Había conducido directamente desde Norfolk con mi uniforme de gala porque venía de la ceremonia de jubilación de un marinero al que había guiado y no había tenido tiempo de cambiarme. Mi uniforme atrajo miradas. Algunas respetuosas. Otras curiosas. El de mi padre no.
“¿Sigues haciendo todo eso de la Marina?”, me preguntó cuando llegué a la tumba.
Fue lo primero que me dijo después de la muerte de su madre.
Lo miré, al traje negro que se ajustaba a su vientre, a la forma en que permanecía de pie con una mano en el bolsillo, como si el dolor fuera un inconveniente al que había accedido a asistir.
“Me jubilé el año pasado”, dije.
“Da igual.”
Mi madre se acercó y besó el aire cerca de mi mejilla. "Te ves cansada, Emily".
“Llegué en coche esta mañana.”
—Bueno —dijo, alisándose la parte delantera del abrigo—, todos tenemos que hacer sacrificios.
Ahí estaba. El himno familiar.
Todos tenemos que hacer sacrificios, lo que en el lenguaje de mis padres significaba: No te has sacrificado lo suficiente por nosotros.

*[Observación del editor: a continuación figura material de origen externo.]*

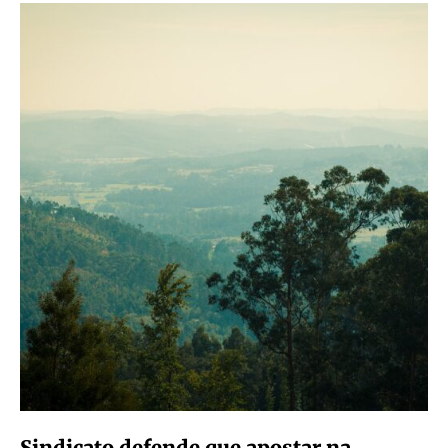
Sindicato defende que apostar na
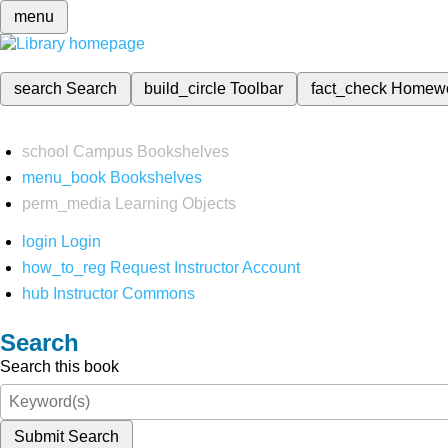
menu
search
Search
build_circle
Toolbar
fact_check
Homew
school
Campus Bookshelves
menu_book
Bookshelves
perm_media
Learning Objects
login
Login
how_to_reg
Request Instructor Account
hub
Instructor Commons
Search
Search this book
Submit Search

Mi hermano menor, Mark, estaba a varios metros de distancia, bajo un nogal americano, con las manos metidas en los bolsillos del abrigo y los ojos enrojecidos. Tenía cuarenta y tres años, dos menos que yo, con los dulces ojos marrones de mi abuela y la costumbre de mi padre de huir de los conflictos antes de que lo afectaran. Me abrazó después del servicio, un abrazo fuerte y breve.
—Preguntó por ti al final —susurró.
Se me cerró la garganta.
—La llamé el domingo —dije.
“Lo sé. Se lo contó a todo el mundo.”
Eso sonaba a la abuela. Ella trataba mis llamadas de los domingos como si fueran citas con el presidente. «Emily se comunica a las tres», les decía a las visitas. «No empieces una historia que no puedas terminar antes».
Tras el entierro, la gente se reunió en la granja. Estaba situada al final de un camino de grava, con tablillas blancas y contraventanas verdes, y el porche ligeramente hundido, con un aspecto cansado pero no derrotado. Doce acres se extendían tras ella: pastos, pinos, un huerto desolado por el invierno y aquel gran roble que vigilaba el patio. Allí pasé los mejores veranos de mi infancia, descalzo y quemado por el sol, ayudando a la abuela a desgranar judías y escondiéndome de mi padre en el granero cuando le daban ganas de desahogarse.